• Task instructions
Rename "bbox" to "bounding box" in everything from the start of the listing down to the line containing "picture [93, 61, 206, 174]", and reproduce those lines with nothing else changed.

• Annotated region listings
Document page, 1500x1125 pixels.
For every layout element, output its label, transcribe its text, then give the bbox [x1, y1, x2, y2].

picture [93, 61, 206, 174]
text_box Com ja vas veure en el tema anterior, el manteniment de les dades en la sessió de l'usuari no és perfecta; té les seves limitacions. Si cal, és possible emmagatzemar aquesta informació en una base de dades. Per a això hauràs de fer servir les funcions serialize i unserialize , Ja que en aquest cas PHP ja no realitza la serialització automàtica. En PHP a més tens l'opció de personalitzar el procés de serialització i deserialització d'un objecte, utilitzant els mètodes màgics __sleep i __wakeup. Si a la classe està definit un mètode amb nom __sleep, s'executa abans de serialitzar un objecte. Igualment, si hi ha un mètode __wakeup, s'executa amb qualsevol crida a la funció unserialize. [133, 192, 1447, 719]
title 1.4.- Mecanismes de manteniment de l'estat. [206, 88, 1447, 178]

• Solution
Document page, 1500x1125 pixels.
For every layout element, output its label, transcribe its text, then give the bounding box [x1, y1, x2, y2].

picture [93, 61, 206, 174]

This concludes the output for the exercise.